**Job:** Lay out the stretch from the line containing "scientific name: Polygonum" through the line containing "genus: Hermetia", both included, as a two-column CSV with the headers field and value. Give one row per line, with its text under field and its answer under value, each in its own quoted field and any line breaks replaced by spaces.

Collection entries
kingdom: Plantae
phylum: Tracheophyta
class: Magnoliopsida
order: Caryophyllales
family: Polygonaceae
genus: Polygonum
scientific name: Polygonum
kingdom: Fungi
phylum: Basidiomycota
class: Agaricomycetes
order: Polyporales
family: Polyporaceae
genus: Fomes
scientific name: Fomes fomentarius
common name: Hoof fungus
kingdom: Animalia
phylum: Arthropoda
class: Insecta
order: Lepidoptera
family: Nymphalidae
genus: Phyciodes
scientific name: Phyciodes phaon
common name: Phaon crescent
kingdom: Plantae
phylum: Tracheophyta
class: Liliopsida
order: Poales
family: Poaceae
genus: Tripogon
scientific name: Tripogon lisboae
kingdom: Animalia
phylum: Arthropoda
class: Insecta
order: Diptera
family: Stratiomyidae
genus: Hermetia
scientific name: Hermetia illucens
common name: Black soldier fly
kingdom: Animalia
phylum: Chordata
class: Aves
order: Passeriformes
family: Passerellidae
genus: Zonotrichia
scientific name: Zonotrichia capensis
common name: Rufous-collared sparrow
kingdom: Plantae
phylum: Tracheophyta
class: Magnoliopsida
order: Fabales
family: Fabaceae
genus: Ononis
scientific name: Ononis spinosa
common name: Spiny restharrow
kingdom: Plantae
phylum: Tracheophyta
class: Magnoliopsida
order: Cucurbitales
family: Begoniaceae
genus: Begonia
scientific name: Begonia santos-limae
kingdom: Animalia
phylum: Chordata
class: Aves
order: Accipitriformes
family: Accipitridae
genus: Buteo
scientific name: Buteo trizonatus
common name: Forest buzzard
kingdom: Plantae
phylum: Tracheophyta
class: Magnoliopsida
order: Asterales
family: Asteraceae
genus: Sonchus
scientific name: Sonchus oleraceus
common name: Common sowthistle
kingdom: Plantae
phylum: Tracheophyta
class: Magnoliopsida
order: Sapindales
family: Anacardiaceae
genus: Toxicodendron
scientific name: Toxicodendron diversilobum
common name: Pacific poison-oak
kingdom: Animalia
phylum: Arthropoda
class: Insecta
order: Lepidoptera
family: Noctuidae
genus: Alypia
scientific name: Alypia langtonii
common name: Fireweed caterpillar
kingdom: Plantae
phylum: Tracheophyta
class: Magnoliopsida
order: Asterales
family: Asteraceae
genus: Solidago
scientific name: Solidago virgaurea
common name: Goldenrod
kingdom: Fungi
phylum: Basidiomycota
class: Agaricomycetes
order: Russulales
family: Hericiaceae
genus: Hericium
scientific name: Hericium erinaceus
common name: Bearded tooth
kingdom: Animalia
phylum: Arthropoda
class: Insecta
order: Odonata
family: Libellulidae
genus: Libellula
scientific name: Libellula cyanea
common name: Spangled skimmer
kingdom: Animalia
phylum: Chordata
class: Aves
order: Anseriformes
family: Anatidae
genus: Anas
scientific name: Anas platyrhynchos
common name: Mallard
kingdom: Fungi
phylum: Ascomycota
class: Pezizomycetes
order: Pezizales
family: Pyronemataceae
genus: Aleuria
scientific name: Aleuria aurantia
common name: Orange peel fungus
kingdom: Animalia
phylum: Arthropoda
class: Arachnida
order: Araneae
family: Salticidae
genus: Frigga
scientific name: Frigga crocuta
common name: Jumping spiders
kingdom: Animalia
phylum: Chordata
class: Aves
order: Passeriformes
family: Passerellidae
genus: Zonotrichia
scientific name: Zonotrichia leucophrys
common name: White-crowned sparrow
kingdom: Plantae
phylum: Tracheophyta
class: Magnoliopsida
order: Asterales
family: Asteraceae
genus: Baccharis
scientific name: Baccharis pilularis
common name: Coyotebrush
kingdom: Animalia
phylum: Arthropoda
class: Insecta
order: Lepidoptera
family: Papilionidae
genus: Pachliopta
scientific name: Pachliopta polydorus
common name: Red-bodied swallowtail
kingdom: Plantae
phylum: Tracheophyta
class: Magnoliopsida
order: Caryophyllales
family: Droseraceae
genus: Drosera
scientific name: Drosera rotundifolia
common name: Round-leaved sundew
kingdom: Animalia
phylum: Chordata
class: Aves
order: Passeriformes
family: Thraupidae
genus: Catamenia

**Written response:**
field,value
"scientific name:","Polygonum"
"kingdom:","Fungi"
"phylum:","Basidiomycota"
"class:","Agaricomycetes"
"order:","Polyporales"
"family:","Polyporaceae"
"genus:","Fomes"
"scientific name:","Fomes fomentarius"
"common name:","Hoof fungus"
"kingdom:","Animalia"
"phylum:","Arthropoda"
"class:","Insecta"
"order:","Lepidoptera"
"family:","Nymphalidae"
"genus:","Phyciodes"
"scientific name:","Phyciodes phaon"
"common name:","Phaon crescent"
"kingdom:","Plantae"
"phylum:","Tracheophyta"
"class:","Liliopsida"
"order:","Poales"
"family:","Poaceae"
"genus:","Tripogon"
"scientific name:","Tripogon lisboae"
"kingdom:","Animalia"
"phylum:","Arthropoda"
"class:","Insecta"
"order:","Diptera"
"family:","Stratiomyidae"
"genus:","Hermetia"